------ Record set ------

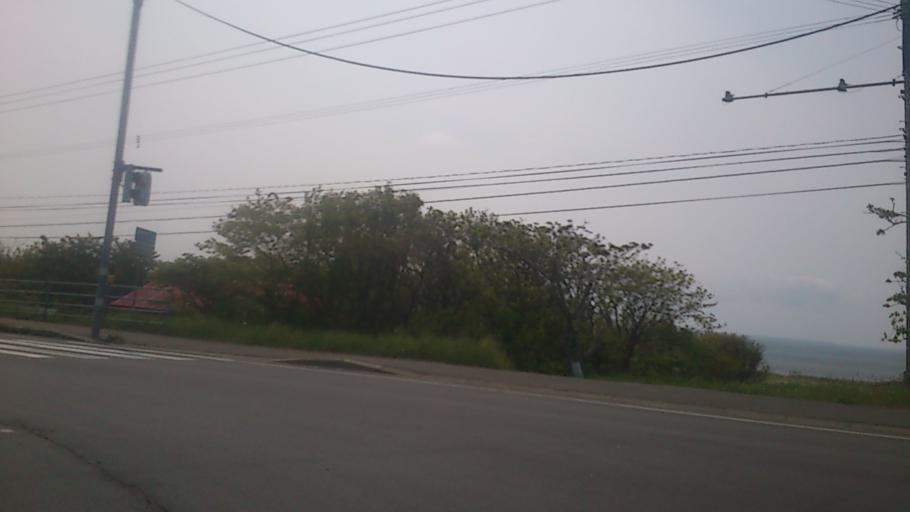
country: JP
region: Hokkaido
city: Nemuro
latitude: 43.2820
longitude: 145.5074
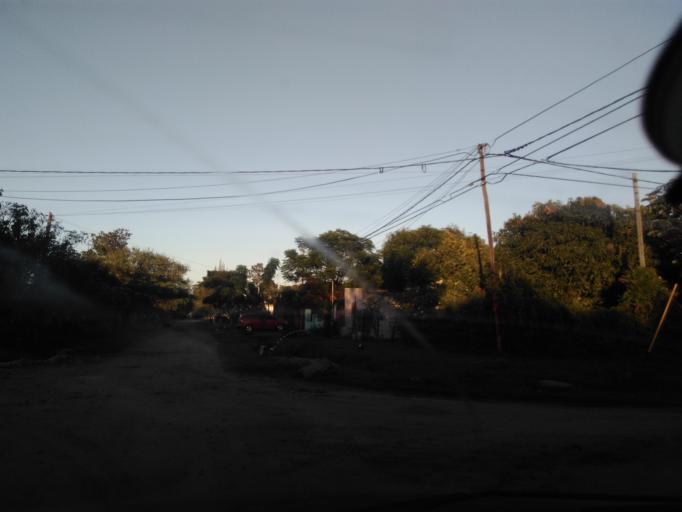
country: AR
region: Chaco
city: Resistencia
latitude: -27.4693
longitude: -58.9999
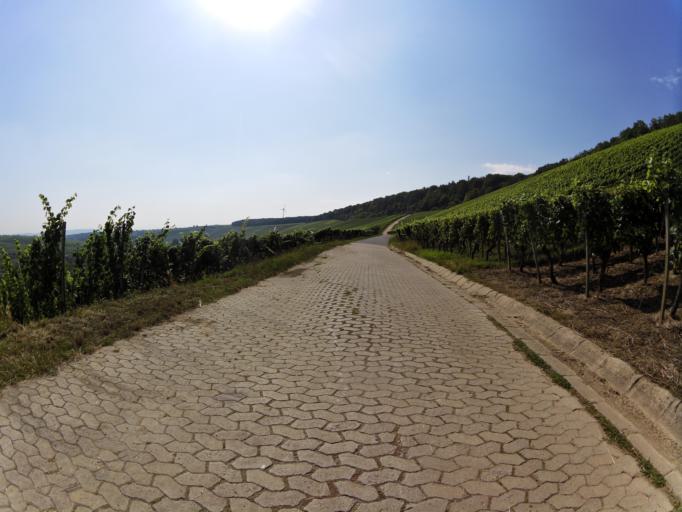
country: DE
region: Bavaria
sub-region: Regierungsbezirk Unterfranken
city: Nordheim
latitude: 49.8576
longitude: 10.1674
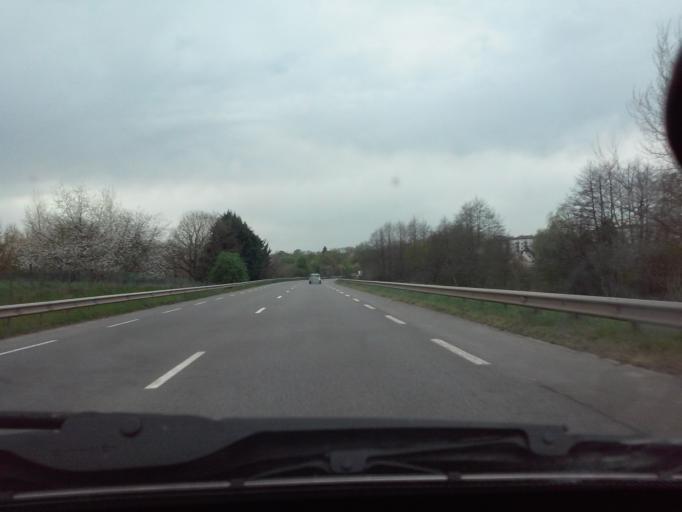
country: FR
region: Brittany
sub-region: Departement d'Ille-et-Vilaine
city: Fougeres
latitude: 48.3372
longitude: -1.2037
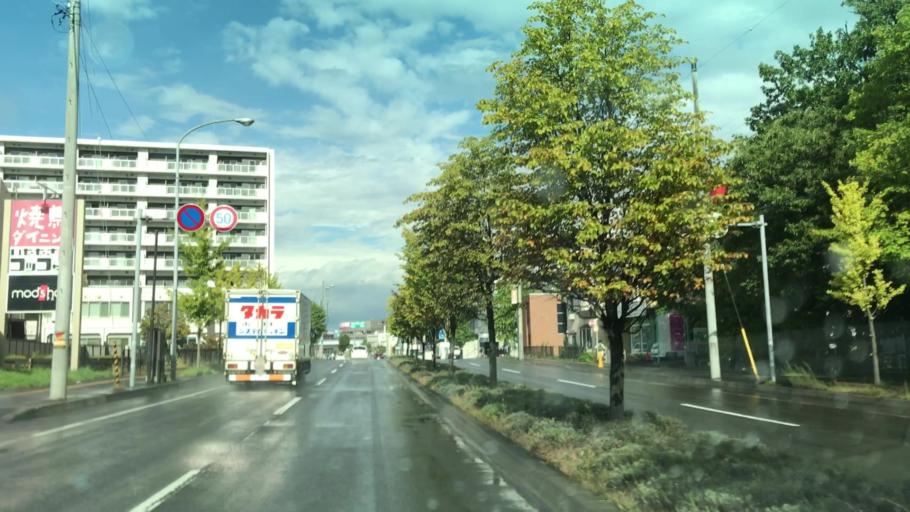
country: JP
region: Hokkaido
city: Sapporo
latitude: 43.0888
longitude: 141.2789
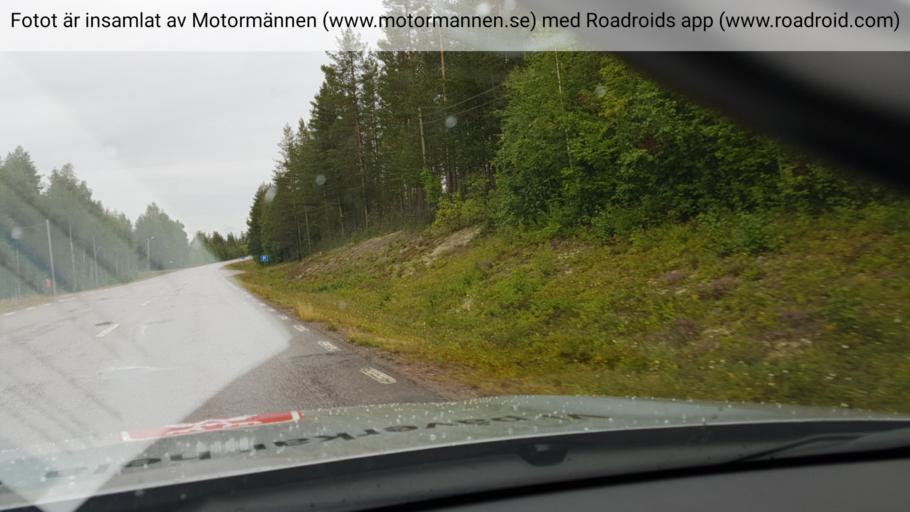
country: SE
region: Norrbotten
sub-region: Alvsbyns Kommun
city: AElvsbyn
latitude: 66.2105
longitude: 20.8755
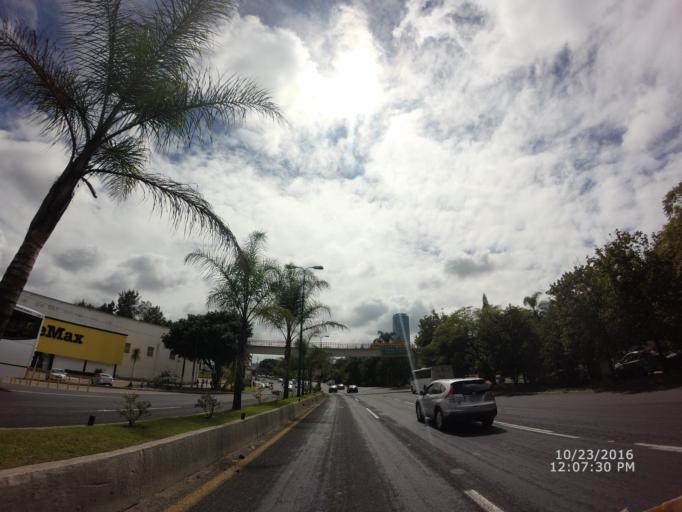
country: MX
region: Veracruz
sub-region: Xalapa
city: Lomas Verdes
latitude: 19.5191
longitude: -96.8833
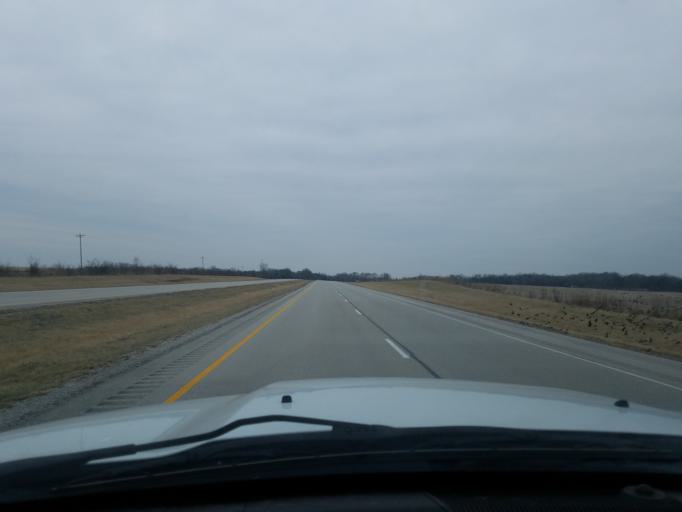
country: US
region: Kentucky
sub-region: Logan County
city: Auburn
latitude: 36.8948
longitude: -86.6026
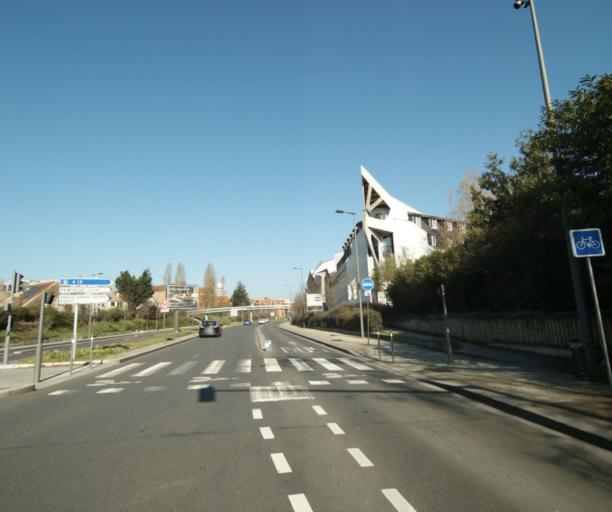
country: FR
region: Ile-de-France
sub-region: Departement du Val-d'Oise
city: Cergy
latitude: 49.0305
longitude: 2.0708
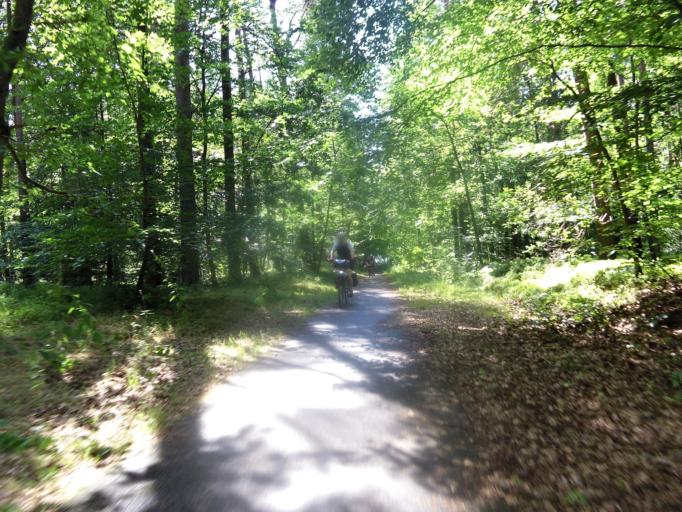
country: DE
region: Brandenburg
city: Lychen
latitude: 53.1908
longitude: 13.2384
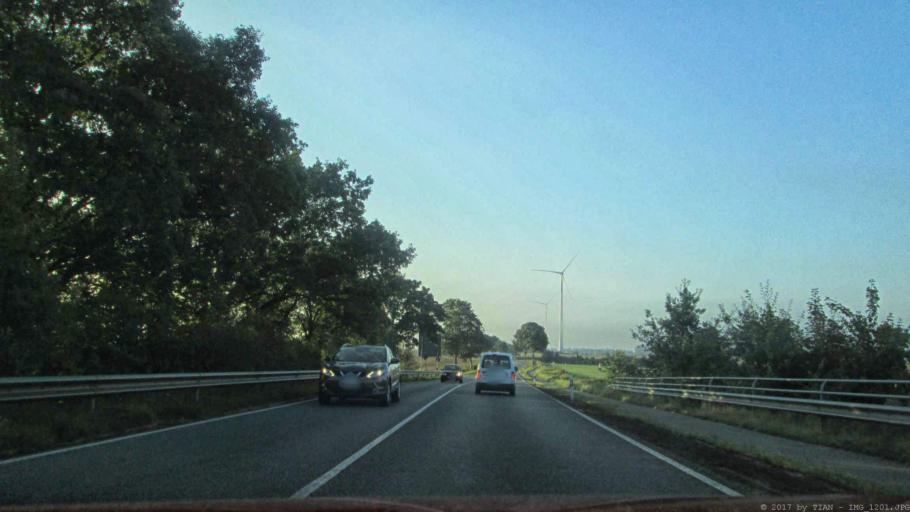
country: DE
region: Lower Saxony
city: Uelzen
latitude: 52.9475
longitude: 10.5866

------

▸ Written problem:
Pull out every line in the rows above and copy each one without any change, skipping the pictures.

▸ Task response:
country: JP
region: Hokkaido
city: Nemuro
latitude: 43.2820
longitude: 145.5074
country: AR
region: Chaco
city: Resistencia
latitude: -27.4693
longitude: -58.9999
country: DE
region: Bavaria
sub-region: Regierungsbezirk Unterfranken
city: Nordheim
latitude: 49.8576
longitude: 10.1674
country: FR
region: Brittany
sub-region: Departement d'Ille-et-Vilaine
city: Fougeres
latitude: 48.3372
longitude: -1.2037
country: JP
region: Hokkaido
city: Sapporo
latitude: 43.0888
longitude: 141.2789
country: SE
region: Norrbotten
sub-region: Alvsbyns Kommun
city: AElvsbyn
latitude: 66.2105
longitude: 20.8755
country: MX
region: Veracruz
sub-region: Xalapa
city: Lomas Verdes
latitude: 19.5191
longitude: -96.8833
country: US
region: Kentucky
sub-region: Logan County
city: Auburn
latitude: 36.8948
longitude: -86.6026
country: FR
region: Ile-de-France
sub-region: Departement du Val-d'Oise
city: Cergy
latitude: 49.0305
longitude: 2.0708
country: DE
region: Brandenburg
city: Lychen
latitude: 53.1908
longitude: 13.2384
country: DE
region: Lower Saxony
city: Uelzen
latitude: 52.9475
longitude: 10.5866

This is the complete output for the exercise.